Un adolescent qui faisait l'unanimité

«Petit Soldat Moussa, 01.05.2015». Au dos de son tee-shirt, une camarade de Moussa, abattu vendredi d'une balle dans l'abdomen, voulait rappeler que son ami était un «courageux, toujours là pour aider ses amis dès qu'ils avaient des ennuis».

Haut comme trois pommes mais «très fort mentalement», ajoute une autre camarade, qui le voit encore «faire des blagues pour remonter le moral des autres». Un altruisme qui l'a conduit à siéger au conseil municipal des jeunes de la commune, bien loin des services de police dont il était «totalement inconnu», indique le parquet de Versailles.

Plus loin, ceux de «la bande de Cocteau», du nom de l'école primaire, se serrent les coudes sous leurs parapluies. Les anciennes institutrices de Moussa se souviennent de «son sourire qu'on n'oublie pas», et qui les désarmait tant. «On ne pouvait pas se mettre en colère contre lui», glisse l'une d'elles, qui décrit «un très bel élève, sociable, serviable, charmeur».

Les célébrités lui rendent hommage

La veille du drame, Moussa était revenu d'un séjour en Auvergne organisé par son collège pour réviser le brevet pendant ses vacances. «Sa maman, c'était tout pour lui, il travaillait beaucoup pour qu'elle soit fière», raconte une amie.

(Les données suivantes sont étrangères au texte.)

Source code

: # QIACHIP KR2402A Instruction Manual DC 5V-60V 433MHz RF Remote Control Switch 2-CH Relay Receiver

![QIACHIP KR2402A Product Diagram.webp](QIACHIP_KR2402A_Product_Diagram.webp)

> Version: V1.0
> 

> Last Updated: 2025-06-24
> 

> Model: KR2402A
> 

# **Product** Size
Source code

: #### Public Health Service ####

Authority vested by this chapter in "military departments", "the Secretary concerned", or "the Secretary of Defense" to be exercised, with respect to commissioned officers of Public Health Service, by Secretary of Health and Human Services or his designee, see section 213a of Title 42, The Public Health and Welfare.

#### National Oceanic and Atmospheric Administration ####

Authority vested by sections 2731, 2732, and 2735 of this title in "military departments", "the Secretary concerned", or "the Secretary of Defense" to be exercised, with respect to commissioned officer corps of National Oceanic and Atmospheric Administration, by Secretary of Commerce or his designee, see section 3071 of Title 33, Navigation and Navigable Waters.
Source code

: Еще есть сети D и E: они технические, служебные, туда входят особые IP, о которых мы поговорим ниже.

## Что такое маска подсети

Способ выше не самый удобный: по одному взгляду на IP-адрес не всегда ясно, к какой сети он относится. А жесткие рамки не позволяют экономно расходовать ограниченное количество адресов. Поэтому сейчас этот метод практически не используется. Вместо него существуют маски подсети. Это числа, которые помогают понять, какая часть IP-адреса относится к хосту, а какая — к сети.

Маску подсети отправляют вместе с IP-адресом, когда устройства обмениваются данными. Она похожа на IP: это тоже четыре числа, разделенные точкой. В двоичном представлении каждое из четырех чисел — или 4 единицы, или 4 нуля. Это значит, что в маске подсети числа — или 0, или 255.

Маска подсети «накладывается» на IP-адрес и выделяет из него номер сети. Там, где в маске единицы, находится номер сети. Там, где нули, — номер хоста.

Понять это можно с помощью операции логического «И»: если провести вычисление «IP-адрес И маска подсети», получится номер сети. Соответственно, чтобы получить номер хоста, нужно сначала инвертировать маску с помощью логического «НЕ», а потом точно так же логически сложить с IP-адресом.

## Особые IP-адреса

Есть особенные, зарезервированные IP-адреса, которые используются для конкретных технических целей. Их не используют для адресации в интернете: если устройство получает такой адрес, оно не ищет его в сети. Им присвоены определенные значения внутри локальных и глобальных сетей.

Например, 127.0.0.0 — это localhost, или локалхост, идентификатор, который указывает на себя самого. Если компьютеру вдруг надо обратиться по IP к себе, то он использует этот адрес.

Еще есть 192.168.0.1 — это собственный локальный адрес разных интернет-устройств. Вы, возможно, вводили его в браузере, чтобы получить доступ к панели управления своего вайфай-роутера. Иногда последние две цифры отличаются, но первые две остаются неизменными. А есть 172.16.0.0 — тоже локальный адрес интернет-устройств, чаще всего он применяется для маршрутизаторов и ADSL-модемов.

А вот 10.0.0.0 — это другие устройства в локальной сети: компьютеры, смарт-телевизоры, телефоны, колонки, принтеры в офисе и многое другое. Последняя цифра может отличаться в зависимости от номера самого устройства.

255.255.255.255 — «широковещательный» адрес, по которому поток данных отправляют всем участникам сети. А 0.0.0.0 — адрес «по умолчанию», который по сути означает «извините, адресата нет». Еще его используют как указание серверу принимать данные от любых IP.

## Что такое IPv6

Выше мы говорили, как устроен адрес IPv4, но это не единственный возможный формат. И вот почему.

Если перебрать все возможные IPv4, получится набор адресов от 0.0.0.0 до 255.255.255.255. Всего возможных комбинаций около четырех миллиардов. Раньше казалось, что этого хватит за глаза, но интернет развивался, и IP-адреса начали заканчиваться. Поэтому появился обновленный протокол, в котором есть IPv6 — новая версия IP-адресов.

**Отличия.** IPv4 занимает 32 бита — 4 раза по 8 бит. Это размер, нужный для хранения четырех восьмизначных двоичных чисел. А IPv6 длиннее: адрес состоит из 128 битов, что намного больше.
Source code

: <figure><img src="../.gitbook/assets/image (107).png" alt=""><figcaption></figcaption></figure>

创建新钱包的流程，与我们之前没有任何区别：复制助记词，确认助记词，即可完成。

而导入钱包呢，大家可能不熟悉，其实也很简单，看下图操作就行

Dans le quartier Albert-Camus, Moussa était facilement repérable: toujours à taper la balle pour un foot avec les copains. «On s'était donné rendez-vous pour jouer ensemble vendredi. Il est mort avant de nous rejoindre», soupire, le visage fermé, l'un de ses amis. Sur Twitter, le hashtag #RIPMoussa était encore l'un des sujets les plus partagés samedi. Parmi les messages de soutien, les «prières» adressées par l'humoriste Omar Sy, passé par le même collège que l'adolescent.

L'humoriste et comédien, Jamel Debbouze a aussi tenu à rendre hommage à la mémoire du jeune garçon

Les suspects toujours en fuite

Samedi, les «deux suspects», qui avaient pris la fuite à bord d'une Renault Clio noire, «volée il y a un mois en Seine-Saint-Denis», avant de l'abandonner et de l'incendier quelques kilomètres plus loin, n'avaient toujours pas été identifiés, a indiqué à l'AFP le parquet de Versailles.

Selon un témoin entendu par les enquêteurs, «le tireur est descendu de voiture avant de tirer en rafale», vraisemblablement à «l'arme automatique» de calibre 9 mm. L'hypothèse privilégiée par les enquêteurs est celle d'une vengeance nourrie par «des rivalités de quartiers, Léo-Lagrange et Albert-Camus», explique le parquet. «Il y a trois semaines, un homme de l'une de ces deux bandes a été blessé au pied par balle», ajoute cette source.